*** Document text

In [1]:
import torch
from torch.utils.data import Dataset, DataLoader
import numpy as np
from PIL import Image
import os
from torchvision import transforms
import pandas as pd
from model import Model

  from .autonotebook import tqdm as notebook_tqdm


In [2]:
class TestSet(Dataset):
    def __init__(self, dataframe):
        self.dataframe = dataframe
        self.transform = transforms.Compose([
            transforms.Resize((224, 224)),
            transforms.ToTensor(),
            transforms.Normalize(mean=[0.485, 0.456, 0.406], std=[0.229, 0.224, 0.225]),
        ])

    def __len__(self):
        return len(self.dataframe)

    def __getitem__(self, index):
        row = self.dataframe.iloc[index]
        image_name = row["img_filename"]
        img = Image.open(
            os.path.join(
                "screen_spot_images/",
                image_name,
            )
        )
        img = img.convert("RGB")
        img = self.transform(img)
        instruction = row["instruction"]
        label = row["label"]
        return img, instruction, label
    

In [3]:
df = pd.read_csv("seeclick_web_test.csv")
dataset = TestSet(df)
dataloader =  DataLoader(dataset, batch_size=32, shuffle=True)

df.head(10)

Unnamed: 0,img_filename,bbox,instruction,data_type,data_source,normalized_bbox,label
0,web_213f816e-8e80-4d13-970d-1347bbc7a2a8.png,"[2321, 129, 208, 70]",create a new project,text,gitlab,"(0.906640625, 0.08958333333333333, 0.987890625...",1194
1,web_213f816e-8e80-4d13-970d-1347bbc7a2a8.png,"[2401, 14, 111, 68]",view my account,icon,gitlab,"(0.937890625, 0.009722222222222222, 0.98125, 0...",395
2,web_e40f1b3f-0f26-4313-a6a2-d79e1047951b.png,"[194, 15, 645, 66]",search in gitlab,text,gitlab,"(0.07578125, 0.010416666666666666, 0.327734375...",320
3,web_e40f1b3f-0f26-4313-a6a2-d79e1047951b.png,"[1753, 8, 112, 77]",add a new one,icon,gitlab,"(0.684765625, 0.005555555555555556, 0.72851562...",370
4,web_fd8d71f6-4229-4458-a77e-7d8a6347c8e9.png,"[2044, 96, 481, 187]",go to personal homepage,icon,gitlab,"(0.7984375, 0.06666666666666667, 0.986328125, ...",1389
5,web_fd8d71f6-4229-4458-a77e-7d8a6347c8e9.png,"[2043, 492, 483, 89]",sign out,text,gitlab,"(0.798046875, 0.3416666666666667, 0.98671875, ...",3789
6,web_4e1d5837-4731-43f3-8101-52375498c4ad.png,"[427, 234, 150, 96]",switch to explore projects,text,gitlab,"(0.166796875, 0.1625, 0.225390625, 0.229166666...",1919
7,web_4e1d5837-4731-43f3-8101-52375498c4ad.png,"[1601, 350, 116, 66]",star the project with 56 stars,icon,gitlab,"(0.625390625, 0.24305555555555555, 0.670703125...",2664
8,web_4e1d5837-4731-43f3-8101-52375498c4ad.png,"[1704, 678, 83, 59]",fork the a11y project,icon,gitlab,"(0.665625, 0.4708333333333333, 0.698046875, 0....",4968
9,web_bcce7aec-b36a-42c5-8beb-ead23f5ada2c.png,"[197, 232, 1279, 68]",view issues i've created,text,gitlab,"(0.076953125, 0.16111111111111112, 0.5765625, ...",1832


In [4]:
def evaluate(model, test_loader, device):
    model.eval()  # Set the model to evaluation mode
    correct = 0
    total = 0
    with torch.no_grad():  # Disable gradient computation
        for images, instructions, labels in test_loader:
            images = images.to(device)

******
*** Extracted material

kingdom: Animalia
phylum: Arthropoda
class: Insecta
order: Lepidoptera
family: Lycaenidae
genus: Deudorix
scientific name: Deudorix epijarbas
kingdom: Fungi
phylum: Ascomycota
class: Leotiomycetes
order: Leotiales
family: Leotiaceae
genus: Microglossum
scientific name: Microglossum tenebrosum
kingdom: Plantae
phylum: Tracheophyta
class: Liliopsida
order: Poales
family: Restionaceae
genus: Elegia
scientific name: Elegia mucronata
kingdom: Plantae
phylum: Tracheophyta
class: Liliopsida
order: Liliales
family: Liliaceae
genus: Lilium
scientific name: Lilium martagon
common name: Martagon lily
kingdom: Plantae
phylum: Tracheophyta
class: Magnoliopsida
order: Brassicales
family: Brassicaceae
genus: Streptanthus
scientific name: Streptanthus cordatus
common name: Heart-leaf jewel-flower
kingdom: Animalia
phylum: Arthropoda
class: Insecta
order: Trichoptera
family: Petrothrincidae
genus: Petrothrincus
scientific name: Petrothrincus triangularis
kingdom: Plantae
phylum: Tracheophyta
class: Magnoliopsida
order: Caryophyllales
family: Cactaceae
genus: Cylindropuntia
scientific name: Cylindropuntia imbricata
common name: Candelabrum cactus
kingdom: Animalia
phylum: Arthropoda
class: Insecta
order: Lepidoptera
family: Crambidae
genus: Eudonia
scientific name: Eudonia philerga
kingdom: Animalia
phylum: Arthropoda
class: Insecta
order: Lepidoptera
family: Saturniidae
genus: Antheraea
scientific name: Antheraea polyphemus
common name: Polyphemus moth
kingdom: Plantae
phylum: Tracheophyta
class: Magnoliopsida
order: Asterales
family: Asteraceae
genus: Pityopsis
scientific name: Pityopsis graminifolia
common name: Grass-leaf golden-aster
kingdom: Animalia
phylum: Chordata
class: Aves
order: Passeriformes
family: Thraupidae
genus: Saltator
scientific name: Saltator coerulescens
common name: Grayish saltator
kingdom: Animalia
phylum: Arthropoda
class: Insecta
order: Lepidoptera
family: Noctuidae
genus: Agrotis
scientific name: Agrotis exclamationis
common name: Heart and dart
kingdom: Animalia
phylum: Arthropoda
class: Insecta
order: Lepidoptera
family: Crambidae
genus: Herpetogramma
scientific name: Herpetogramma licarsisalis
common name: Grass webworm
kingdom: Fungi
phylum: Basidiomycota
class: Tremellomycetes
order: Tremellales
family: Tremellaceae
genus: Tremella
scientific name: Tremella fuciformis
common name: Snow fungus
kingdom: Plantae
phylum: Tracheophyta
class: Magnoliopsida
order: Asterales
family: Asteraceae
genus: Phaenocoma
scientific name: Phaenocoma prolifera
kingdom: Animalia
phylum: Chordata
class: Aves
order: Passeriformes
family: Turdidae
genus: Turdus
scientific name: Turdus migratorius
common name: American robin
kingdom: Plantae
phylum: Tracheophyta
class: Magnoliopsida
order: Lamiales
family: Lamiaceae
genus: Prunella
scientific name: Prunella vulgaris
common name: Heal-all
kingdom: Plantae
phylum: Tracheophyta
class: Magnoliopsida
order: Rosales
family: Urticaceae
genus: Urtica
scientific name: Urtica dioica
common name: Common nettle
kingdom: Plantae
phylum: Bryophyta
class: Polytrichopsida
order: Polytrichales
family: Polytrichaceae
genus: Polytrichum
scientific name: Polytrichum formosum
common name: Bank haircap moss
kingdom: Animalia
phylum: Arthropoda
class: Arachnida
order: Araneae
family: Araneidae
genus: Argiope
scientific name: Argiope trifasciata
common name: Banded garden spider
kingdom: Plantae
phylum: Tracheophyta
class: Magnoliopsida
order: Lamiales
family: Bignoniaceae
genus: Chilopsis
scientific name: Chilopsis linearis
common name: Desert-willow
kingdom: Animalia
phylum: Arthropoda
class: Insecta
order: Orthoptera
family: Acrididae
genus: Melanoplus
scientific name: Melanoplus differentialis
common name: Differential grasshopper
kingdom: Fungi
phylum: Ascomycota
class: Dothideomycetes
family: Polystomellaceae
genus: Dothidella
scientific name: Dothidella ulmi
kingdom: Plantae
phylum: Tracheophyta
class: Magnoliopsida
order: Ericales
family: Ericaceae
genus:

******

### Assignment 1
Answer these questions about the notebook, one answer per line, marked to match:
(a) What size are the images resized to?
(b) What batch size does the DataLoader use?
(c) From which folder are the image files opened?
### Assignment 2
Write out the notebook again, beginning at the words "img = self.transform(img)" and stopping after "DataLoader(dataset, batch_size=32, shuffle=True)". Switch "dataset" to "test_data" everywhere it appears in that part.

### Exercise output 1
(a) 224 by 224
(b) 32
(c) screen_spot_images/

### Exercise output 2
img = self.transform(img)
        instruction = row["instruction"]
        label = row["label"]
        return img, instruction, label
    

In [3]:
df = pd.read_csv("seeclick_web_test.csv")
test_data = TestSet(df)
dataloader =  DataLoader(test_data, batch_size=32, shuffle=True)